Lastly, here we’ve got nucleic acids…nucleic acids are pretty beautiful, cool structures. Interestingly, we do not recycle the ones that we eat (not much). Nucleic acids are in the cells in the food that we eat, and yet our bodies don’t recycle them to the extent we would amino acids. Certain amino acids are going to get combined with CO2, so this is an example of a small molecule. Another small molecule is formic acid. So CO2, formic acid, and certain amino acids are used to build a nucleic acids. Your body does that on a regular basis.
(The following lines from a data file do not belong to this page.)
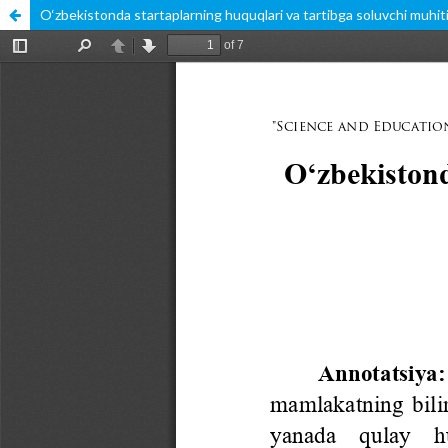
O‘zbekistonda startaplarning huquqlari va tartibga soluvchi muhit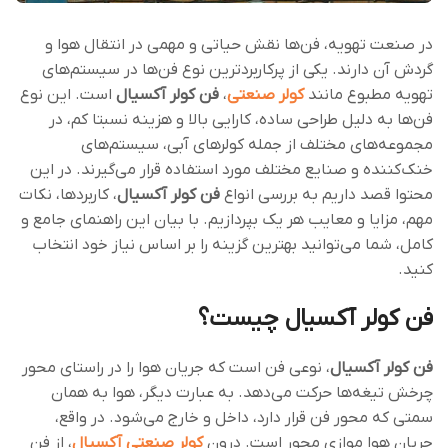
در صنعت تهویه، فن‌ها نقش حیاتی و مهمی در انتقال هوا و
گردش آن دارند. یکی از پرکاربردترین نوع فن‌ها در سیستم‌های
تهویه مطبوع مانند
کولر صنعتی
،
فن کولر آکسیال
است. این نوع
فن‌ها به دلیل طراحی ساده، کارایی بالا و هزینه نسبتا کم، در
مجموعه‌های مختلف از جمله کولرهای آبی، سیستم‌های
خنک‌کننده و صنایع مختلف مورد استفاده قرار می‌گیرند. در این
محتوا قصد داریم به بررسی انواع
فن کولر آکسیال
، کاربردها، نکات
مهم، مزایا و معایب هر یک بپردازیم. با بیان این راهنمای جامع و
کامل، شما می‌توانید بهترین گزینه را بر اساس نیاز خود انتخاب
کنید.
فن کولر آکسیال چیست؟
فن کولر آکسیال
، نوعی فن است که جریان هوا را در راستای محور
چرخش تیغه‌ها حرکت می‌دهد. به عبارت دیگر، هوا به همان
سمتی که محور فن قرار دارد، داخل و خارج می‌شود. در واقع،
جریان هوا موازی محور است. درون
کولر صنعتی آکسیال
، از فن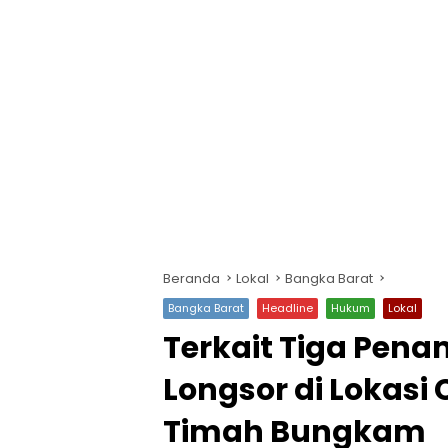
Beranda
Lokal
Bangka Barat
Bangka Barat
Headline
Hukum
Lokal
Terkait Tiga Pen
Longsor di Lokasi
Timah Bungkam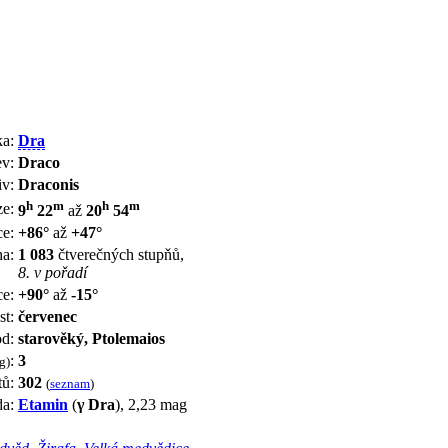
ka:
Dra
ev:
Draco
iv:
Draconis
h
m
h
m
ze:
9
22
až
20
54
ce:
+86°
až
+47°
a:
1 083
čtverečných stupňů,
8. v pořadí
ce:
+90°
až
-15°
st:
červenec
d:
starověký, Ptolemaios
:
3
g)
ů:
302
(
seznam
)
da:
Etamin
(
γ Dra
), 2,23 mag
Before we wrap up here, I do want to mention what the word ‘essential’ means. I’ve been talking about foods that we eat that can be broken down to small molecules and give us energy. Well, there’s also going to be a group of molecules that we can’t break down. We don’t use them in the broken down form. We use them as they are. So they are what we call essential. So essential amino acids, like what I have here is lysine and then, uh, fatty acids. So this is, I can’t remember which one, this is probably EPA. I think it’s probably maybe got 20 carbons in it. Um, these things are, um, so this is an Omega three fatty acid, and these things are essential. So our body does not make this.
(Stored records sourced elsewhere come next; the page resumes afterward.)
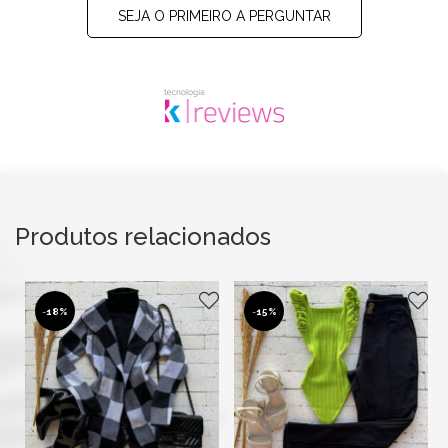
SEJA O PRIMEIRO A PERGUNTAR
Produtos relacionados
-
18%
-
15%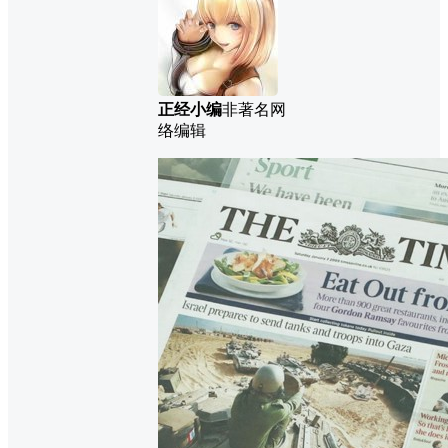
正经小编
非著名网
络编辑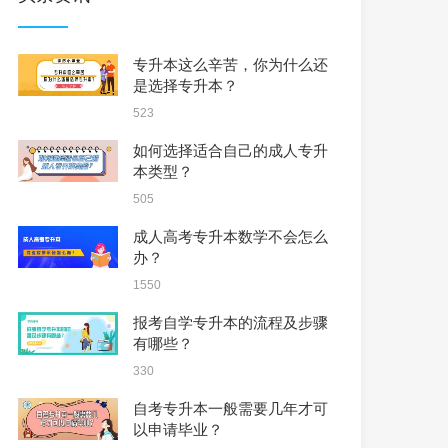
专升本这么辛苦，你为什么还
是选择专升本？
523
如何选择适合自己的成人专升
本类型？
505
成人高考专升本数学不会怎么
办？
1550
报考自学专升本的流程及步骤
有哪些？
330
自考专升本一般需要几年才可
以申请毕业？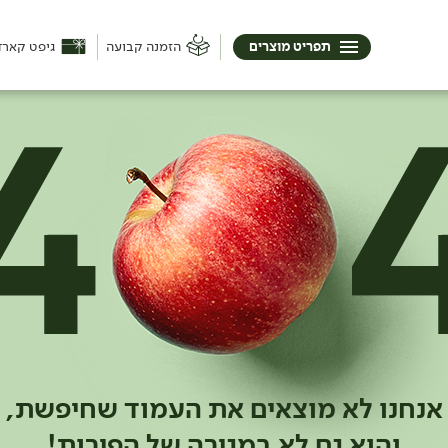
תפריט מוצרים
הזמנה קבועה
גיפט קארד
אנחנו לא מוצאים את העמוד שחיפשת,
והוא גם לא במגירה של הפירות!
We cannot take small building blocks and build something like this up. We have to eat it. And that’s why it’s called essential. And then of course, vitamins, that’s another example of something that’s essential. What I have here is vitamin A–vitamin A is what helps us take light signals and turn them into a neural signals in our brains. We need to have vitamins in order to do those kinds of things. So as complex as metabolism is, what we can do is really break it down to three parts here: 1) Complex molecules are broken down into simple molecules. 2) Simple molecules are building blocks for the complex molecules that our bodies specifically need. 3) Energy is going to be released during that breakdown part, and energy will then be used in order to build up those complex molecules that our bodies need. That’s the basic three ideas of metabolism. We love you guys! Go out and be your best self today and as always happy nursing!